_Data for the task_.

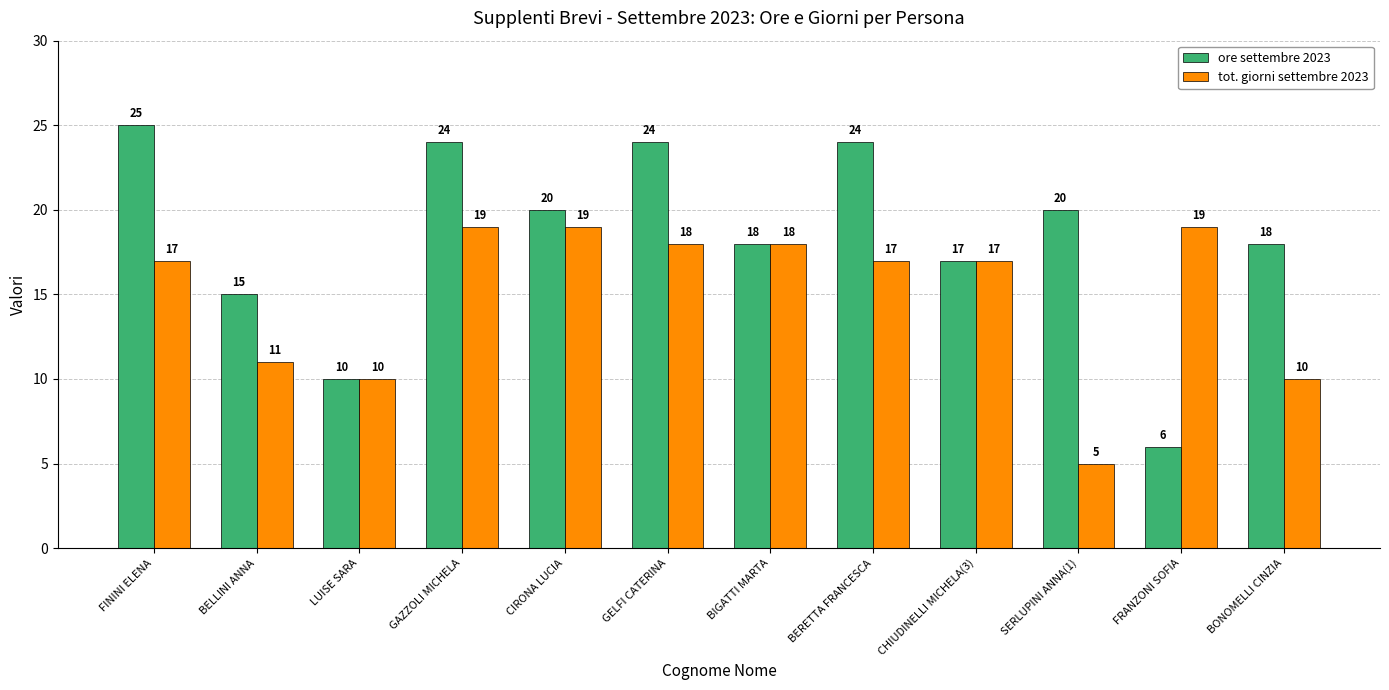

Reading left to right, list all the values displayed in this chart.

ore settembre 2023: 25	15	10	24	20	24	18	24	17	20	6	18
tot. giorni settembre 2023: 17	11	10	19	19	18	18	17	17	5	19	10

==

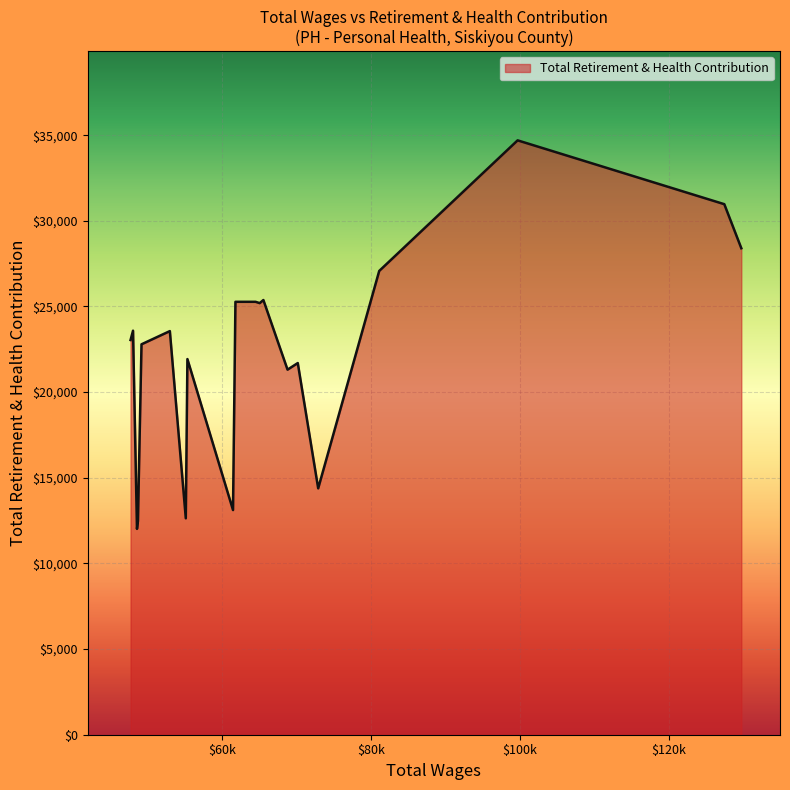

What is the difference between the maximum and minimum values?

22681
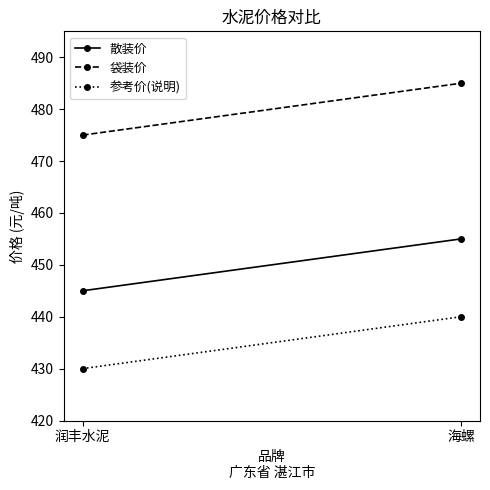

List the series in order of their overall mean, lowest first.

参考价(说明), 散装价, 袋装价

_Job item_. Write out the lines starting at the one that contains "List the series" and ending at the one that contains "参考价(说明), 散装价, 袋装价", including both, and nothing else.

_The answer_.
List the series in order of their overall mean, lowest first.

参考价(说明), 散装价, 袋装价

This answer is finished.